Set down the lines of the listing below exactly, starting at the beginning of the listing and ending at the line that contains "8. go to next". Leave the pictures out of your answer.

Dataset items
'''

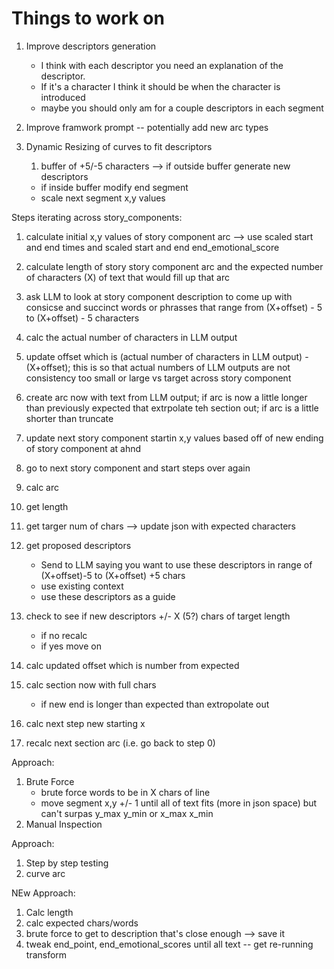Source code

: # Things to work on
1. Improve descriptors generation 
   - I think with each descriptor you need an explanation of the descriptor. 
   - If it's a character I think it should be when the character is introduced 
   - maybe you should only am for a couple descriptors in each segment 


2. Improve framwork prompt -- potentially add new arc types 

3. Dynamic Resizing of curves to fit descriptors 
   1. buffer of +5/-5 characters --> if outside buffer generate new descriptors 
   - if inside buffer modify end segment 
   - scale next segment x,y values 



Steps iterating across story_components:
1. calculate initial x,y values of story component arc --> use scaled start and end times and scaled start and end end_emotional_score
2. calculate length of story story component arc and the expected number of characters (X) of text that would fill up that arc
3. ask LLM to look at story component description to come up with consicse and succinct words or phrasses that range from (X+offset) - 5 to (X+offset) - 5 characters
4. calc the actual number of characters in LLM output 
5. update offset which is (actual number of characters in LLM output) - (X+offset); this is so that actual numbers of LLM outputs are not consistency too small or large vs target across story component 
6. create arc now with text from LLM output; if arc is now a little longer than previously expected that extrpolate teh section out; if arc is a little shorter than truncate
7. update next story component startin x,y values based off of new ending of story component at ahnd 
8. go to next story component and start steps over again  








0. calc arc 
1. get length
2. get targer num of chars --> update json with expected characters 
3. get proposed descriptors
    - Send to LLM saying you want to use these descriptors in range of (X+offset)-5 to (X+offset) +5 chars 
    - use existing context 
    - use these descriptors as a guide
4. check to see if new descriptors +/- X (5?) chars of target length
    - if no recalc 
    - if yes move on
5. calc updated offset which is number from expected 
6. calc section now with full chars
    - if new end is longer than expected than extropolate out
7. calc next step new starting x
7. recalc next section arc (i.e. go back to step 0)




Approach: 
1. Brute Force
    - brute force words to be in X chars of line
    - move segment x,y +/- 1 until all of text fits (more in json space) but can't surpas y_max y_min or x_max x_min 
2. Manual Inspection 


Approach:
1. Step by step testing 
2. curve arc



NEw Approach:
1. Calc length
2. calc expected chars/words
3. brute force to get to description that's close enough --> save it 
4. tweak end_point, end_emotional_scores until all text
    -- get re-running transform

'''

EXERCISE RESPONSE:
Source code

: # Things to work on
1. Improve descriptors generation 
   - I think with each descriptor you need an explanation of the descriptor. 
   - If it's a character I think it should be when the character is introduced 
   - maybe you should only am for a couple descriptors in each segment 


2. Improve framwork prompt -- potentially add new arc types 

3. Dynamic Resizing of curves to fit descriptors 
   1. buffer of +5/-5 characters --> if outside buffer generate new descriptors 
   - if inside buffer modify end segment 
   - scale next segment x,y values 



Steps iterating across story_components:
1. calculate initial x,y values of story component arc --> use scaled start and end times and scaled start and end end_emotional_score
2. calculate length of story story component arc and the expected number of characters (X) of text that would fill up that arc
3. ask LLM to look at story component description to come up with consicse and succinct words or phrasses that range from (X+offset) - 5 to (X+offset) - 5 characters
4. calc the actual number of characters in LLM output 
5. update offset which is (actual number of characters in LLM output) - (X+offset); this is so that actual numbers of LLM outputs are not consistency too small or large vs target across story component 
6. create arc now with text from LLM output; if arc is now a little longer than previously expected that extrpolate teh section out; if arc is a little shorter than truncate
7. update next story component startin x,y values based off of new ending of story component at ahnd 
8. go to next story component and start steps over again  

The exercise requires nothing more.